-------- EXCERPT

The uncontested facts presented at trial are these: Mary Jayne Santagate (mother), and Leo David Tower (father), were married on June 13, 1964. Between 1965 and 1968, the couple had three children. In May, 1972, the father deserted the mother and the three children, ages six, five, and four.
The father returned only once, several days after his departure, to take the children to the beach and to give a small amount of money to the mother. Following this visit, the father had no further contact with the mother or the children, until he was located some twenty-seven years later by a private investigator hired by his then adult children.
On June 8, 1972, within a few weeks of the abandonment, the mother filed a petition for separate support, together with a motion for temporary orders. The petition and motion were served upon the father by mail, at Gregory Island Road in Essex, Massachusetts. The father did not attend the hearing, held on June 12, 1972, and the court ordered him to pay $175 per week in child support.
The mother filed a libel for divorce in August, 1972. The libel was amended in October, 1972, to substitute for the father’s street address the words “now of parts unknown.” Notice of the libel, as amended, was made by publication. On April 3, 1973, the court entered a decree of divorce nisi. The decree contained no order of support, as the court did not have personal service upon the father. At or around the time the mother filed her libel for divorce, she also filed a complaint for contempt, citing the father’s failure to pay temporary support. Due to her inability to locate the father, this action terminated.
The mother married the attorney who represented her in her divorce in late 1973. He died in 1977. She was briefly married again, for less than a year, in 1978, and married her current husband in 1983. The mother began working as a licensed nurse practitioner after the father left in 1972. She stopped working after her 1973 marriage, but returned to nursing after the death of her second husband in 1977. She continued to work full time to support her children throughout her third and fourth marriages, providing housing, food, health insurance and education for them.
The mother initially attempted to locate the father through friends, neighbors, his past employers, and his colleagues. These attempts were unsuccessful. Although she initially had intermittent contact with the father’s parents, that contact ended within a year of the couple’s separation, and the mother was informed by her in-laws that the father was dead. At no point did the mother seek death benefits through the Social Security Administration on behalf of herself or the children.
After leaving his family, the father met Maureen Cusack in the summer of 1972. They were married in October, 1973. The father obtained a copy of the judgment of divorce absolute from the Probate Court prior to his marriage to Cusack. At that time, he informed her that he had three children from a previous marriage.

----------------
-------- DATASET ENTRIES

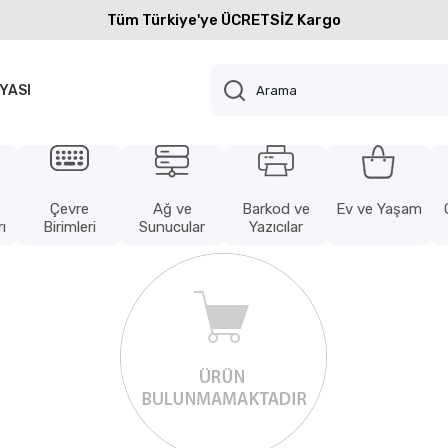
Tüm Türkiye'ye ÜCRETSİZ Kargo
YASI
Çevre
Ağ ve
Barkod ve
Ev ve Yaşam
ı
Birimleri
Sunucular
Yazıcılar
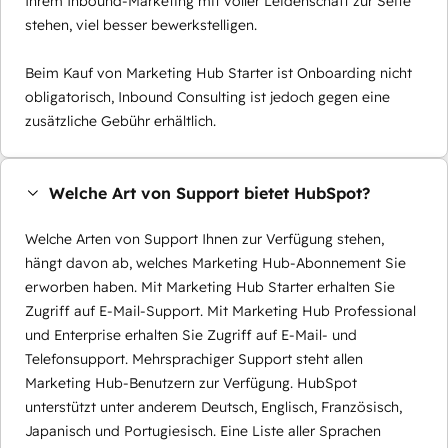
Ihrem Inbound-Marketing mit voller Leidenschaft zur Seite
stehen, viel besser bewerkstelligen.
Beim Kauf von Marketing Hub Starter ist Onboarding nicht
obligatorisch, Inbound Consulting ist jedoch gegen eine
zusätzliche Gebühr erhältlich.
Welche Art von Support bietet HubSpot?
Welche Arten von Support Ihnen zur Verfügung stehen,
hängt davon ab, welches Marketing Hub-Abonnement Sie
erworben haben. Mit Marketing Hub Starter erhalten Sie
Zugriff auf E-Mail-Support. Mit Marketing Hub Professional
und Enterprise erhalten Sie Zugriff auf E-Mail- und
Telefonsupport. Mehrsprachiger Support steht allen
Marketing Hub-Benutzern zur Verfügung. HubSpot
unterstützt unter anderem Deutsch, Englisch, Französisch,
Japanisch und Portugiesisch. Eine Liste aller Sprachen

----------------
-------- DATASET ENTRIES

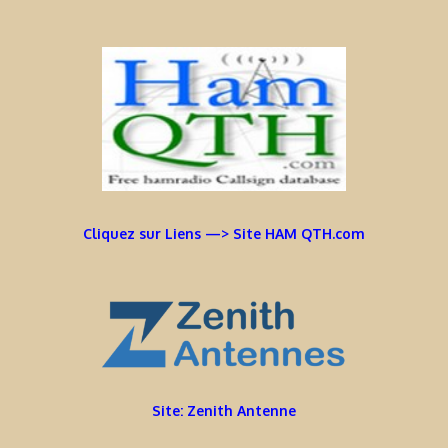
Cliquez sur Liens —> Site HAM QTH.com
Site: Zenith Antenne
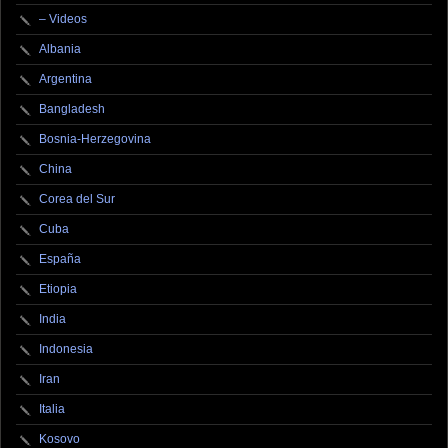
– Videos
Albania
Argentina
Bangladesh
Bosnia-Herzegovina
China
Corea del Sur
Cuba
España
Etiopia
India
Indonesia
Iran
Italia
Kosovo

----------------
-------- DATASET ENTRIES

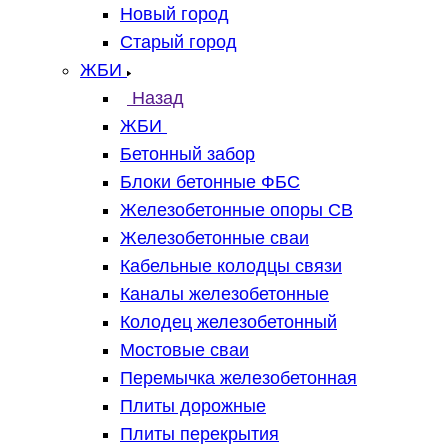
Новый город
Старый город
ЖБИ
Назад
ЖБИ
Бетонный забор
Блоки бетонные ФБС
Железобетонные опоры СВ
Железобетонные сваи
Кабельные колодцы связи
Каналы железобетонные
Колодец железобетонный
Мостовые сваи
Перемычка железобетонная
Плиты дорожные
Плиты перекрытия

----------------

=== SET OF TASKS ===
A – Retype the court excerpt from "The mother married" to "education for them.", keeping every word and mark unchanged.
B – According to the court excerpt, why did the April 3, 1973 decree of divorce nisi contain no order of support?

=== EXPECTED RESULTS ===
A –
The mother married the attorney who represented her in her divorce in late 1973. He died in 1977. She was briefly married again, for less than a year, in 1978, and married her current husband in 1983. The mother began working as a licensed nurse practitioner after the father left in 1972. She stopped working after her 1973 marriage, but returned to nursing after the death of her second husband in 1977. She continued to work full time to support her children throughout her third and fourth marriages, providing housing, food, health insurance and education for them.

B – The decree contained no order of support because the court did not have personal service upon the father. Notice of the amended libel, which described him as "now of parts unknown," had been made only by publication.